What should water managers monitor?
Firstly, dealing with cyanobacteria in the drinking water reservoir, it is worthwhile to know the species present, dissolved toxins, cell counts, and taste and odours compounds. The latter cannot be directly linked to toxicity of cyanobacterial blooms; therefore, it can only be used as a mean of comprehensive assessment and not as a base of a warning system for a toxic cyanobacterial bloom. The assessment facilitates understanding the extent of the cyanobacteria problem. Depending upon the results, management can implement:
- the Alert Levels Framework,
- drinking water guidelines,
- control measures or,
- water treatment
Microscopic examination and enumeration are commonly used to determine the specie and estimate cell abundance for colonial and filamentous cyanobacteria. The outcomes are frequently specified as cell mL-1 and can be later used in the Alert Levels Framework to evaluate the reservoir towards its cyanobacterial load. Ensuring safety of drinking water supply, it is useful to determine the specie of possibly toxic cyanobacteria.
Based on this information it is possible to elect analytical technique suitable for establishing toxin levels. Another method of detecting cyanotoxins are real-time monitoring programs collecting parameters such as Phycocyanin, which can allow for an early warning of toxic cyanobacterial bloom.
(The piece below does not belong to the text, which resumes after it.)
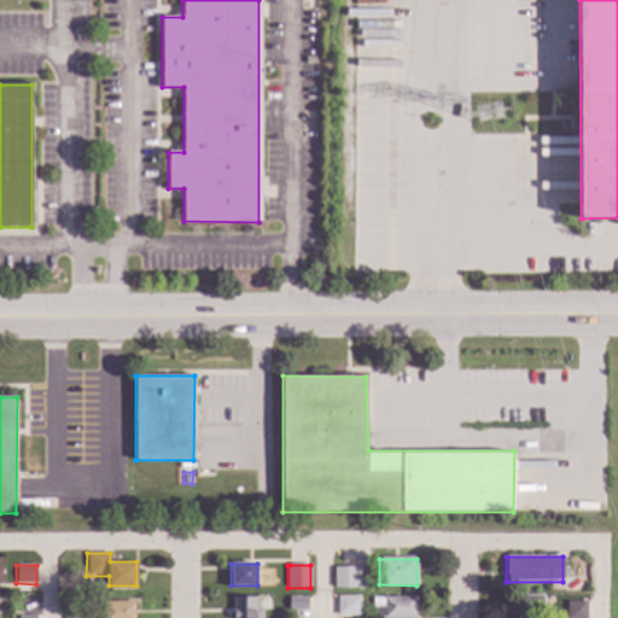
[(359,588),(333,588),(333,567),(359,567),(359,588)]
Nutrients and the growth of cyanobacteria
A variety of approaches has been used for the risk assessment of the growth of cyanobacteria blooms based on the correlation of environmental factors. A principal underlying hypothesis of the “susceptibility” or “vulnerability” assessments is that there is a relationship between phosphorus loading to a freshwater reservoir and algal productivity and biomass.
The main nutrients affecting the health of water bodies’ ecosystems are nitrogen (N) and phosphorus (P). Algae and aquatic plants rely on these nutrients for their growth naturally.
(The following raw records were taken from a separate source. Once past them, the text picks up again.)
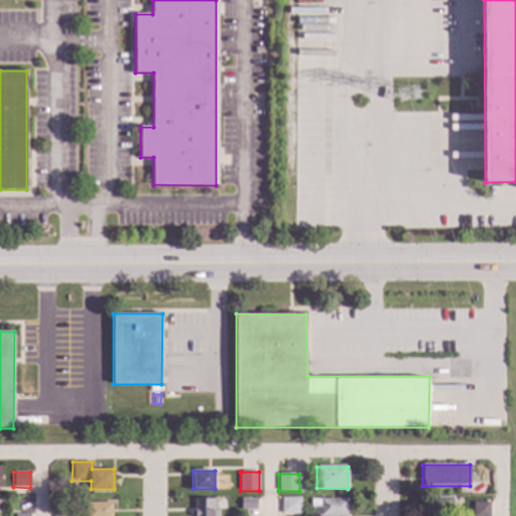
[(308,491),(300,491),(300,483),(308,483),(308,491)]
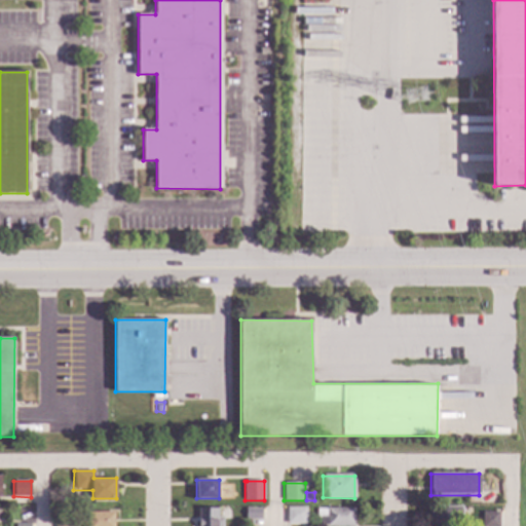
[(461,525),(429,525),(429,506),(462,506),(461,525)]
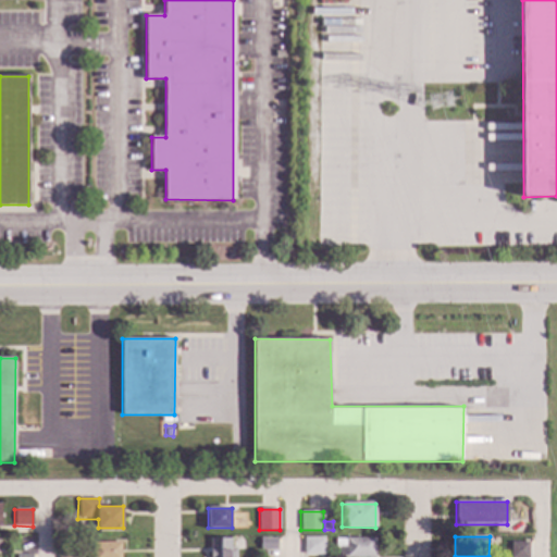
[(324,555),(304,555),(304,537),(324,537),(324,555)]
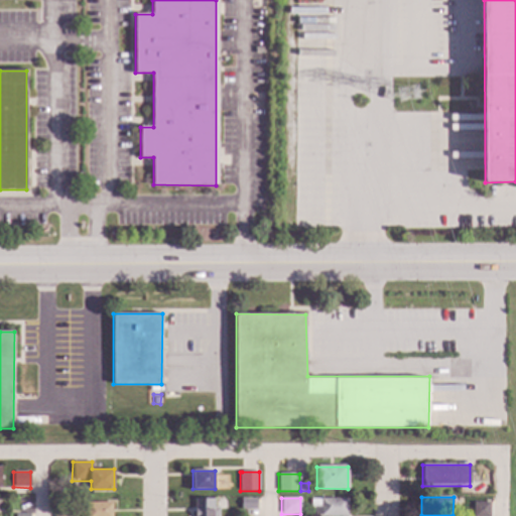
[(214,509),(218,509),(218,515),(195,515),(195,499),(214,499),(214,509)]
Human activities produce a significant surplus of nitrogen in the air either as nitrogen oxides or ammonia. It ends up deposited back onto land and washed into nearby water bodies.
It is estimated that atmospheric deposition over land has increased threefold. Extensive atmospheric N deposition leads to N-saturation of watersheds and exporting nitrate further to streams, lakes, and estuaries.
What can be done to control nutrient inputs?
The primary nutrient sources are commonly from the catchment, or internally derived from sediment. Long-term, it is beneficial to manage catchments in order to diminish the external load, however it is expensive, complex, and usually not enough by itself to eliminate cyanobacterial blooms. Studies show that control of external nutrient sources often does not decrease the nutrient loads and algal blooms in water bodies. Lakes seem to respond very slowly to nutrient control interventions. This is because the nutrients remain in deposits for long term. They replenish algal blooms and trigger further eutrophication.
A more efficient restoration method is to control algal growth, which helps prevent further accumulation of nutrients in the deposits. The main algae control methods include chemical control, aeration, mixing, and ultrasound. The ultrasonic algae control technology is considered safest and environmentally-friendly solution for eutrophication from nutrient pollution. It is harmless for fish and plants and can be used for lakes and drinking water reservoirs.